Extract the run of lines that starts at the top of the records below and ends at the line with "List each element's", keeping both ends and excluding pictures.

▸ Records shown:
>>>
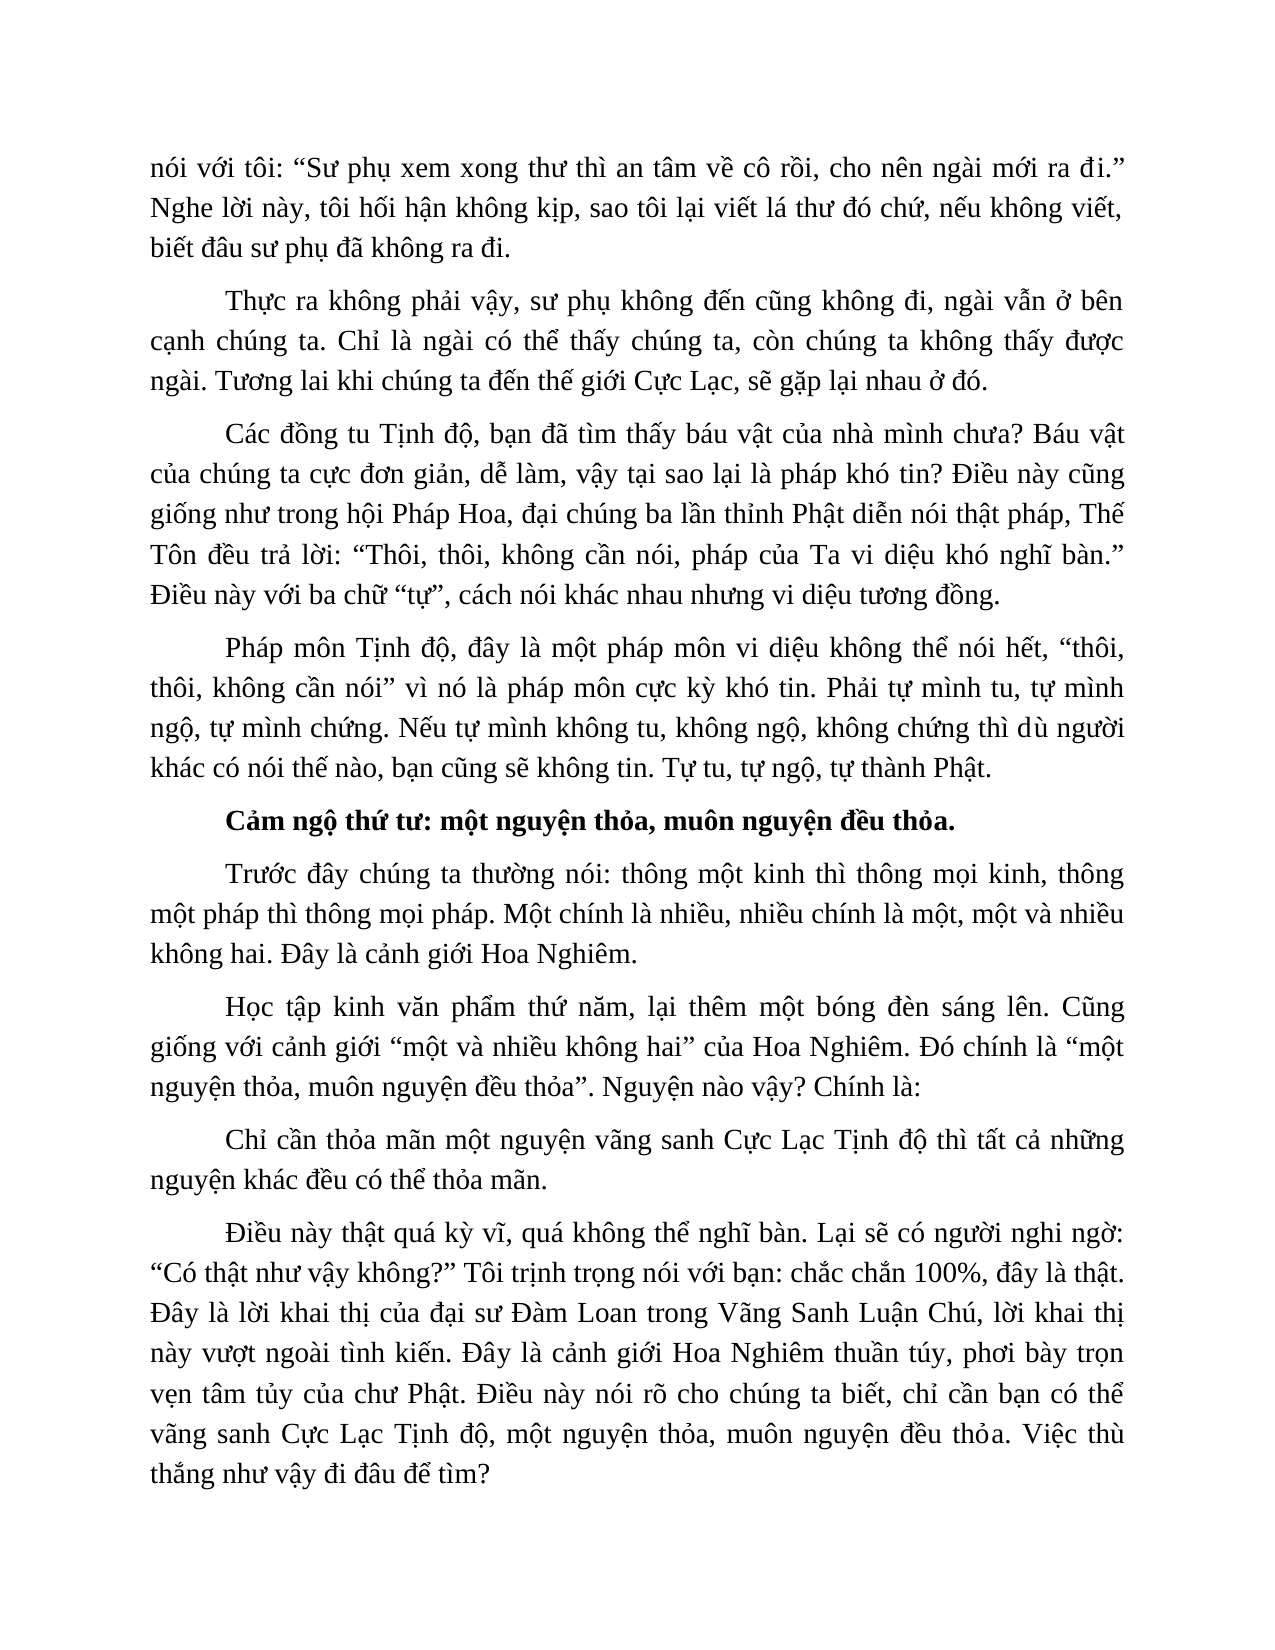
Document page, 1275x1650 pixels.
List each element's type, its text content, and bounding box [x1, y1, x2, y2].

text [150, 150, 1125, 264]
text Học tập kinh văn phẩm thứ năm, lại thêm một bóng đèn sáng lên. Cũng giống với cảnh giới “một và nhiều không hai” của Hoa Nghiêm. Đó chính là “một nguyện thỏa, muôn nguyện đều thỏa”. Nguyện nào vậy? Chính là: [150, 989, 1125, 1103]
text Các đồng tu Tịnh độ, bạn đã tìm thấy báu vật của nhà mình chưa? Báu vật của chúng ta cực đơn giản, dễ làm, vậy tại sao lại là pháp khó tin? Điều này cũng giống như trong hội Pháp Hoa, đại chúng ba lần thỉnh Phật diễn nói thật pháp, Thế Tôn đều trả lời: “Thôi, thôi, không cần nói, pháp của Ta vi diệu khó nghĩ bàn.” Điều này với ba chữ “tự”, cách nói khác nhau nhưng vi diệu tương đồng. [150, 416, 1125, 611]
text Điều này thật quá kỳ vĩ, quá không thể nghĩ bàn. Lại sẽ có người nghi ngờ: “Có thật như vậy không?” Tôi trịnh trọng nói với bạn: chắc chắn 100%, đây là thật. Đây là lời khai thị của đại sư Đàm Loan trong Vãng Sanh Luận Chú, lời khai thị này vượt ngoài tình kiến. Đây là cảnh giới Hoa Nghiêm thuần túy, phơi bày trọn vẹn tâm tủy của chư Phật. Điều này nói rõ cho chúng ta biết, chỉ cần bạn có thể vãng sanh Cực Lạc Tịnh độ, một nguyện thỏa, muôn nguyện đều thỏa. Việc thù thắng như vậy đi đâu để tìm? [150, 1215, 1125, 1490]
text Chỉ cần thỏa mãn một nguyện vãng sanh Cực Lạc Tịnh độ thì tất cả những nguyện khác đều có thể thỏa mãn. [150, 1122, 1125, 1196]
text Trước đây chúng ta thường nói: thông một kinh thì thông mọi kinh, thông một pháp thì thông mọi pháp. Một chính là nhiều, nhiều chính là một, một và nhiều không hai. Đây là cảnh giới Hoa Nghiêm. [150, 856, 1125, 970]
text Cảm ngộ thứ tư: một nguyện thỏa, muôn nguyện đều thỏa. [150, 803, 1125, 837]
text Pháp môn Tịnh độ, đây là một pháp môn vi diệu không thể nói hết, “thôi, thôi, không cần nói” vì nó là pháp môn cực kỳ khó tin. Phải tự mình tu, tự mình ngộ, tự mình chứng. Nếu tự mình không tu, không ngộ, không chứng thì dù người khác có nói thế nào, bạn cũng sẽ không tin. Tự tu, tự ngộ, tự thành Phật. [150, 630, 1125, 784]
text Thực ra không phải vậy, sư phụ không đến cũng không đi, ngài vẫn ở bên cạnh chúng ta. Chỉ là ngài có thể thấy chúng ta, còn chúng ta không thấy được ngài. Tương lai khi chúng ta đến thế giới Cực Lạc, sẽ gặp lại nhau ở đó. [150, 283, 1125, 397]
<<<
▸ Result below:
Document page, 1275x1650 pixels.
List each element's type, its text content, and bounding box [x1, y1, x2, y2].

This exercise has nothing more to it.